Qui plus est, la topographie montagneuse et escarpée des vallées alpines rend beaucoup plus difficile la desserte de ce territoire pourtant stratégique au carrefour de l’Europe. Actuellement, seuls cinq axes supportent le trafic entre le lac Léman et la mer Méditerranée : le tunnel routier du Mont-Blanc ; celui du Fréjus ; l’autoroute côtière A8 qui traverse l’agglomération niçoise ; la voie ferrée historique empruntant le tunnel du Fréjus et la ligne ferroviaire côtière.
Comme le souligne l’étude d’impact, le mode routier reste prépondérant dans les différents échanges entre la France et l’Italie avec plus de 2,7 millions de poids lourds répartis sur les trois axes principaux. Ce qui n’est pas sans causer d’importantes nuisances, notamment en termes d’émissions de gaz à effet de serre. La réalisation et la construction de la liaison ferroviaire Lyon-Turin aura donc nécessairement un impact environnemental non négligeable. L’allégement d’une partie du trafic routier sur le mode ferroviaire devrait ainsi permettre de diminuer d’environ 2 millions de tonnes par an les rejets de gaz à effet de serre sur cet axe. Nos voisins suisses et autrichiens ont déjà choisi de privilégier le fer au détriment de la route pour la circulation des poids lourds. Nous devons nous aussi nous engager résolument dans cette voie.
Au-delà de l’impact environnemental, la mise en oeuvre de ce projet entraînera aussi des conséquences économiques favorables pour les vallées alpines.
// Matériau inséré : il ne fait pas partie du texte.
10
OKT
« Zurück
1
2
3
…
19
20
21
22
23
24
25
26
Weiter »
L’étude d’impact le rappelle à juste titre : la nouvelle liaison entre Lyon et Turin « permettra d’améliorer et de développer la capacité du transport de marchandises au sein de l’arc alpin ». L’incendie du tunnel du Mont-Blanc, qui a causé trente-neuf morts en 1999, dans la circonscription dont j’ai été député pendant dix ans, et celui du tunnel du Fréjus en 2005 ont entraîné l’amélioration de la sécurité dans les tunnels. Ils ont également démontré, tout comme l’éboulement rocheux sur l’autoroute A8 en 2006, qu’une solution alternative à la route s’imposait en l’absence de réduction notable du trafic routier. De plus, la modernisation des lignes existantes ne saurait suffire à elle seule à diminuer les nuisances actuelles malgré les travaux déjà réalisés. Voies uniques sur plusieurs dizaines de kilomètres, pentes excessives, tunnel situé à 1 300 mètres d’altitude, traversée de sites à haute valeur environnementale, notamment certains grands lacs alpins, autant de contraintes qu’aucune rénovation des lignes existantes ne saurait réduire de façon pérenne.
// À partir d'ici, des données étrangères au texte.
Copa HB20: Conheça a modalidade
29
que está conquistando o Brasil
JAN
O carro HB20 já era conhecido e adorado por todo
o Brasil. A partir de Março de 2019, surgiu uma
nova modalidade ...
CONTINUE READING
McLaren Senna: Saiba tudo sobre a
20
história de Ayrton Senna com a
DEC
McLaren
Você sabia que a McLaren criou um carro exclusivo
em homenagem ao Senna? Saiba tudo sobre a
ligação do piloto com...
Le projet bénéficiera de financements européens d’une ampleur conséquente. L’Union européenne contribuera à hauteur de 3,4 milliards d’euros soit près de 40 % pour le financement du tunnel de base.
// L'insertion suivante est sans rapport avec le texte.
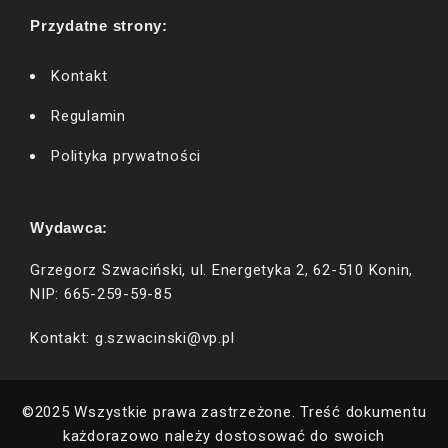
Przydatne strony:
Kontakt
Regulamin
Polityka prywatności
Wydawca:
Grzegorz Szwaciński, ul. Energetyka 2, 62-510 Konin,
NIP: 665-259-59-85
Kontakt: g.szwacinski@vp.pl
©2025 Wszystkie prawa zastrzeżone. Treść dokumentu
każdorazowo należy dostosować do swoich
Je reste intimement convaincu que la réalisation de cette liaison ferroviaire sera un grand projet européen de transport de personnes et de marchandises améliorant considérablement la desserte entre la France et l’Italie, et plus largement entre le nord et le sud de l’Europe. À titre personnel, je ne doute absolument pas de la pertinence de ce projet et je suis persuadé que nos successeurs sur les bancs de cet hémicycle nous remercieront d’avoir ainsi soutenu le projet du Lyon-Turin.